▸ YOUR TASK: Can you print the data exactly and leave out each image?
══════
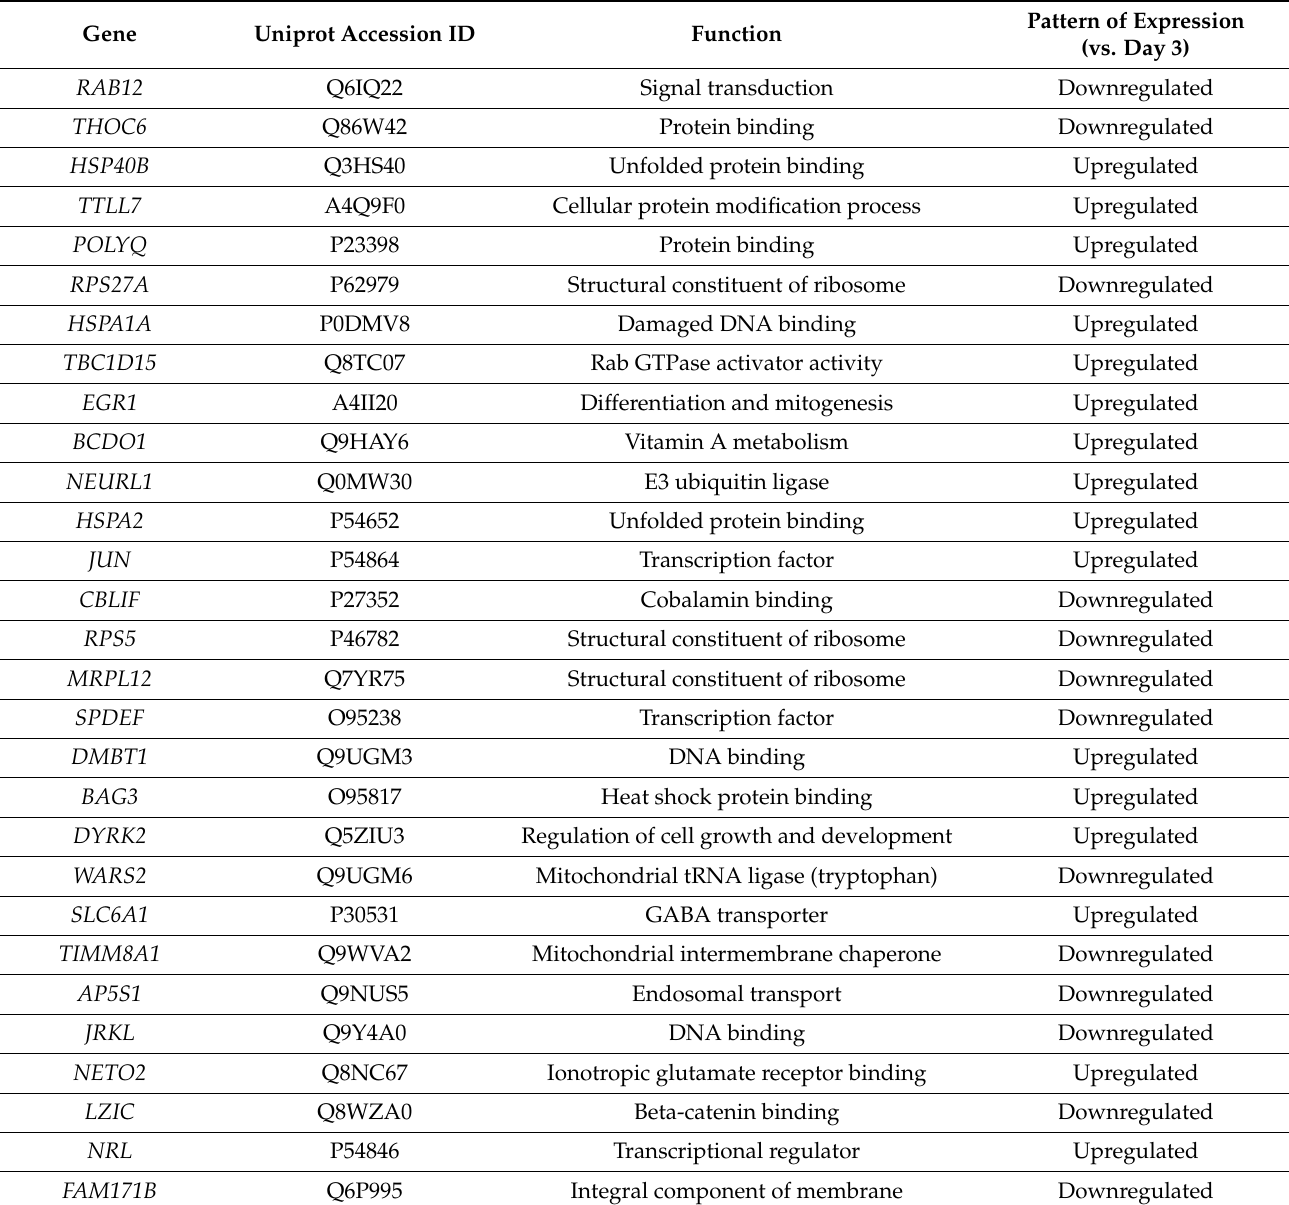
Table 1. Genes with most significant differential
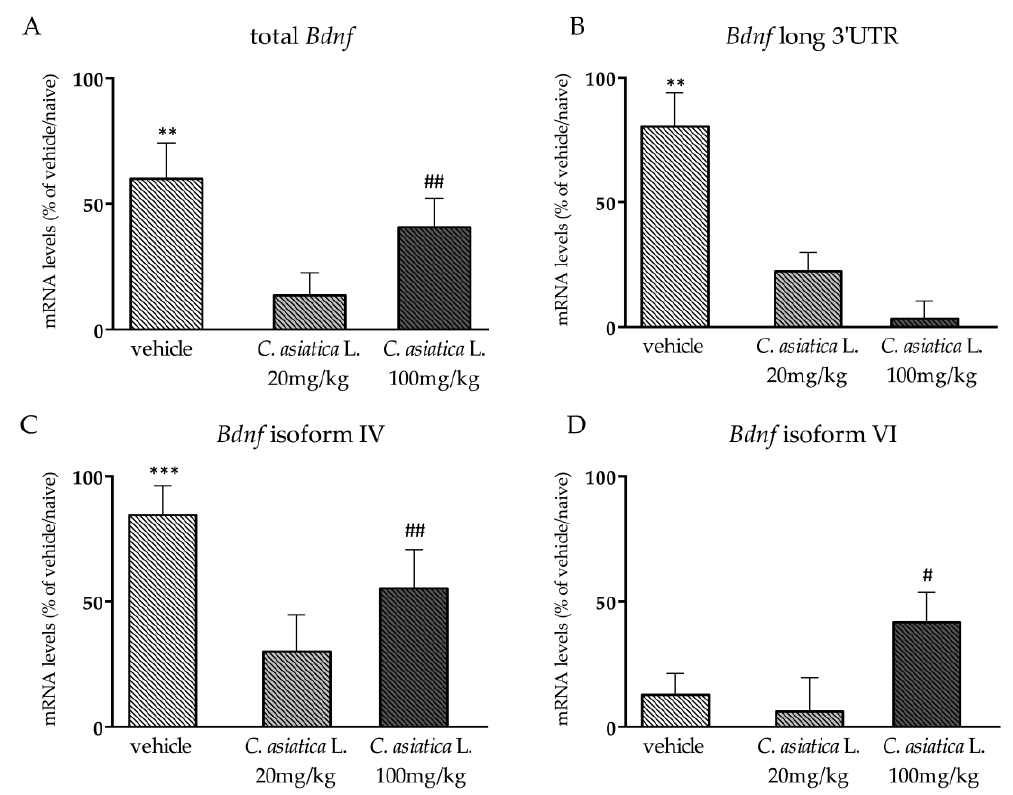
Figure 6. Analysis of total Bdnf ( A ), Bdnf long 3′ UTR ( B ), Bdnf isoform IV ( C ), and Bdnf isoform VI ( D ) mRNA levels in the prefrontal cortex of rats that were chronically treated with 20 or 100 mg/kg of C. asiatica L. and exposed to the novel object recognition (NOR) test. The data are expressed as percentage change of naïve group of each treatment (set at 100%) and are represented as mean ± SEM of at least five independent determinations. ** p < 0.01; *** p < 0.001 vs vehicle, # p < 0.05; ## p < 0.01 vs C. asiatica L 100 mg/kg (two- way ANOVA with Fisher’s PLSD)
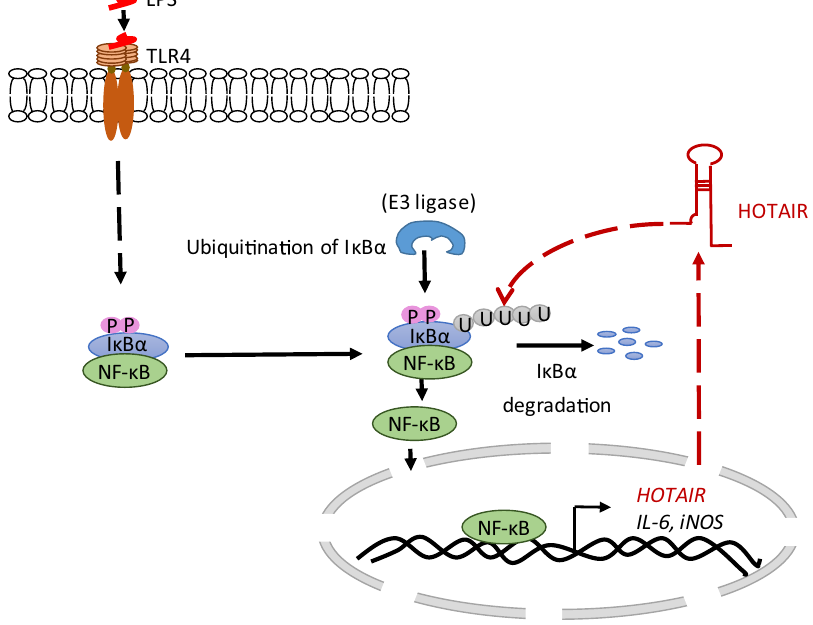
Figure 8. Proposed model for LPS-mediated HOTAIR induction in immune cells. When TLR4 senses LPS, NF- κ B is activated that induces IL-6, iNOS and HOTAIR expression. In turn, HOTAIR facilitates I κ B α degradation and enhances NF- κ B activation, nuclear translocation and binding to NF- κ B regulated genes (pro- inflammatory genes such as IL-6, iNOS) inducing their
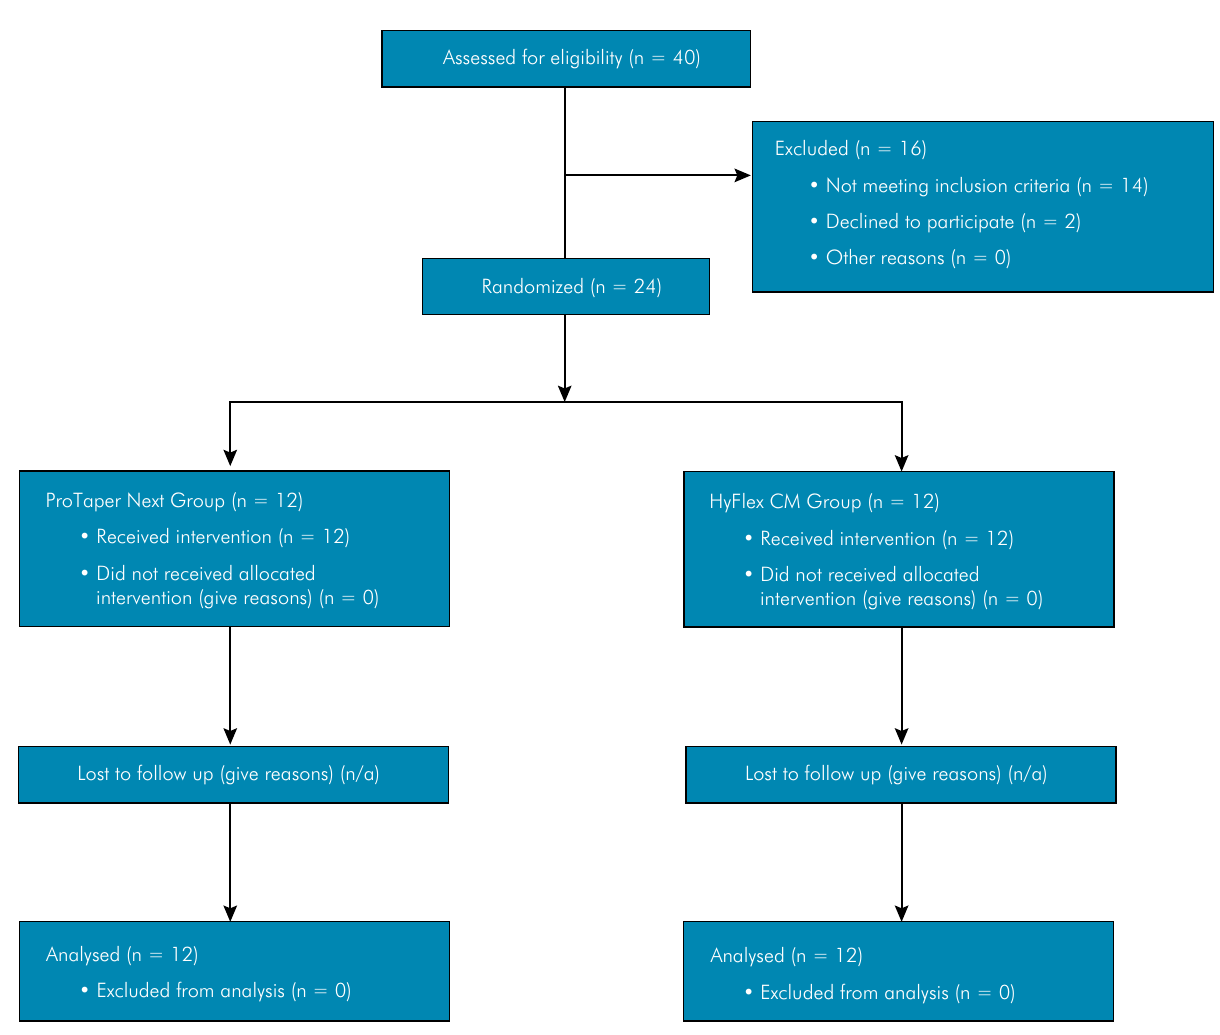
Figure 1. Consolidated standards of reporting trials flow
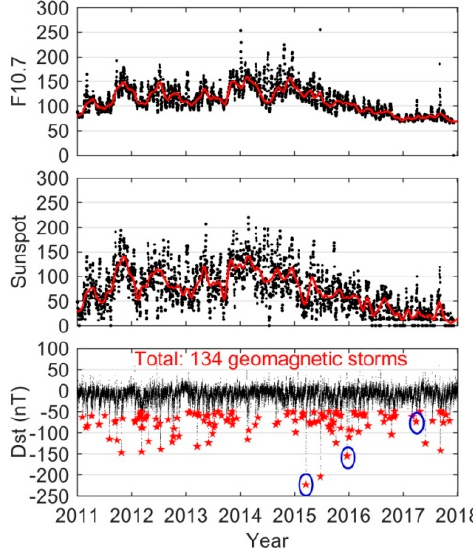
Figure 1. The variations of solar flux index F10.7, sunspot number and the geomagnetic index Dst in the solar cycle 24. The red lines represent the corresponding smoothed data and the red stars represent the geomagnetic storms.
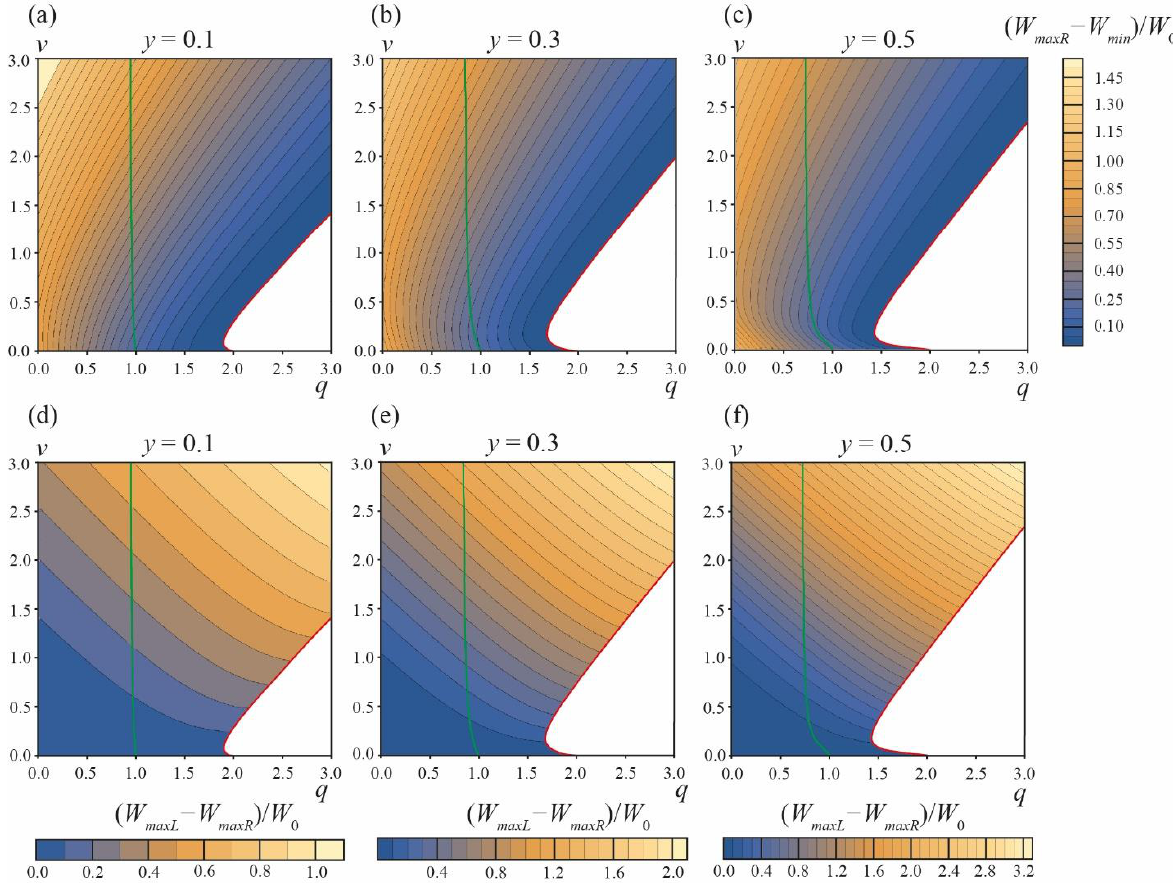
Figure 4. Energy landscape of the formation of two separate vesicles and the formation of the DMV. ( a – c )—The values of energy barrier ∆ W sep = W maxR − W min of the formation of two separate vesicles for area fractions of the A phase y = 0.1 ( a ), y = 0.3 ( b ), y = 0.5 ( c ). ( d – f )—The difference in the energy barriers ∆ W = W maxL − W maxR of the DMV formation and the formation of two separate vesicles for area fractions of the A phase y = 0.1 ( d ), y = 0.3 ( e ), y = 0.5 ( f ). Green curves are right boundaries of the q , v parameter regions, where W min = W eff ( α min ) ≤ 0. Red curves are the left boundaries of the q , v parameter regions, where the formation of two separate vesicles is barrier-free (white zones in right bottom corners of the plots).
══════
▸ ANSWER:
Table 1. Genes with most significant differential
Figure 6. Analysis of total Bdnf ( A ), Bdnf long 3′ UTR ( B ), Bdnf isoform IV ( C ), and Bdnf isoform VI ( D ) mRNA levels in the prefrontal cortex of rats that were chronically treated with 20 or 100 mg/kg of C. asiatica L. and exposed to the novel object recognition (NOR) test. The data are expressed as percentage change of naïve group of each treatment (set at 100%) and are represented as mean ± SEM of at least five independent determinations. ** p < 0.01; *** p < 0.001 vs vehicle, # p < 0.05; ## p < 0.01 vs C. asiatica L 100 mg/kg (two- way ANOVA with Fisher’s PLSD)
Figure 8. Proposed model for LPS-mediated HOTAIR induction in immune cells. When TLR4 senses LPS, NF- κ B is activated that induces IL-6, iNOS and HOTAIR expression. In turn, HOTAIR facilitates I κ B α degradation and enhances NF- κ B activation, nuclear translocation and binding to NF- κ B regulated genes (pro- inflammatory genes such as IL-6, iNOS) inducing their
Figure 1. Consolidated standards of reporting trials flow
Figure 1. The variations of solar flux index F10.7, sunspot number and the geomagnetic index Dst in the solar cycle 24. The red lines represent the corresponding smoothed data and the red stars represent the geomagnetic storms.
Figure 4. Energy landscape of the formation of two separate vesicles and the formation of the DMV. ( a – c )—The values of energy barrier ∆ W sep = W maxR − W min of the formation of two separate vesicles for area fractions of the A phase y = 0.1 ( a ), y = 0.3 ( b ), y = 0.5 ( c ). ( d – f )—The difference in the energy barriers ∆ W = W maxL − W maxR of the DMV formation and the formation of two separate vesicles for area fractions of the A phase y = 0.1 ( d ), y = 0.3 ( e ), y = 0.5 ( f ). Green curves are right boundaries of the q , v parameter regions, where W min = W eff ( α min ) ≤ 0. Red curves are the left boundaries of the q , v parameter regions, where the formation of two separate vesicles is barrier-free (white zones in right bottom corners of the plots).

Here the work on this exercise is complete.